In that it has been postulated that household cleaning and pesticide products may contribute to breast cancer because many contain endocrine disrupting chemicals or mammary gland carcinogens, Julia Brody, from the Silent Spring Institute (Massachusetts, USA), and colleagues investigated whether the use of household cleaners and pesticides increases breast cancer risk. The researchers assessed 787 women who had been diagnosed with breast cancer (and compared them to a group of 721 women without breast cancer, who served as controls), interviewing each about their frequency and intensity of usage of household cleaning and pesticide products in the past year. The team found that breast cancer risk increased two-fold in those using household cleaning products most heavily (as compared to those using the least), as well as cleaning products combined with air freshener use.
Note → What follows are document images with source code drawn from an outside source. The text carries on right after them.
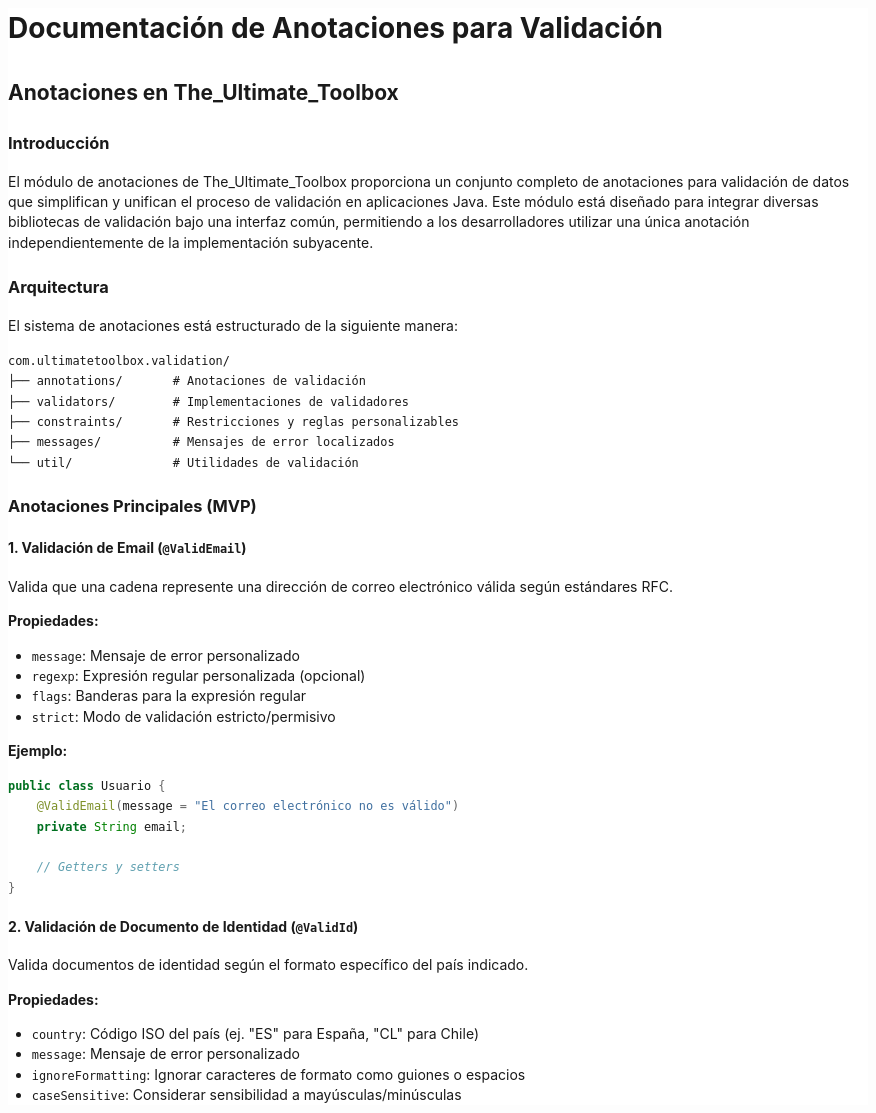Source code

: # Documentación de Anotaciones para Validación

## Anotaciones en The_Ultimate_Toolbox

### Introducción

El módulo de anotaciones de The_Ultimate_Toolbox proporciona un conjunto completo de anotaciones para validación de datos que simplifican y unifican el proceso de validación en aplicaciones Java. Este módulo está diseñado para integrar diversas bibliotecas de validación bajo una interfaz común, permitiendo a los desarrolladores utilizar una única anotación independientemente de la implementación subyacente.

### Arquitectura

El sistema de anotaciones está estructurado de la siguiente manera:

```
com.ultimatetoolbox.validation/
├── annotations/       # Anotaciones de validación
├── validators/        # Implementaciones de validadores
├── constraints/       # Restricciones y reglas personalizables
├── messages/          # Mensajes de error localizados
└── util/              # Utilidades de validación
```

### Anotaciones Principales (MVP)

#### 1. Validación de Email (`@ValidEmail`)

Valida que una cadena represente una dirección de correo electrónico válida según estándares RFC.

**Propiedades:**
- `message`: Mensaje de error personalizado
- `regexp`: Expresión regular personalizada (opcional)
- `flags`: Banderas para la expresión regular
- `strict`: Modo de validación estricto/permisivo

**Ejemplo:**
```java
public class Usuario {
    @ValidEmail(message = "El correo electrónico no es válido")
    private String email;
    
    // Getters y setters
}
```

#### 2. Validación de Documento de Identidad (`@ValidId`)

Valida documentos de identidad según el formato específico del país indicado.

**Propiedades:**
- `country`: Código ISO del país (ej. "ES" para España, "CL" para Chile)
- `message`: Mensaje de error personalizado
- `ignoreFormatting`: Ignorar caracteres de formato como guiones o espacios
- `caseSensitive`: Considerar sensibilidad a mayúsculas/minúsculas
Writing that: “Results of this study suggest that cleaning product use contributes to increased breast cancer risk,” the researchers urge that: “Because exposure to chemicals from household cleaning products is a biologically plausible cause of breast cancer and avoidable, associations reported here should be further examined prospectively.”
Household Cleaning Products May Raise Breast Cancer Risk
Zota AR., Aschengrau A, Rudel RA., Brody JG. “Self-reported chemicals exposure, beliefs about disease causation, and risk of breast cancer in the Cape Cod Breast Cancer and Environment Study: a case-control study.” Environmental Health 2010, 9:40, 20 July 2010.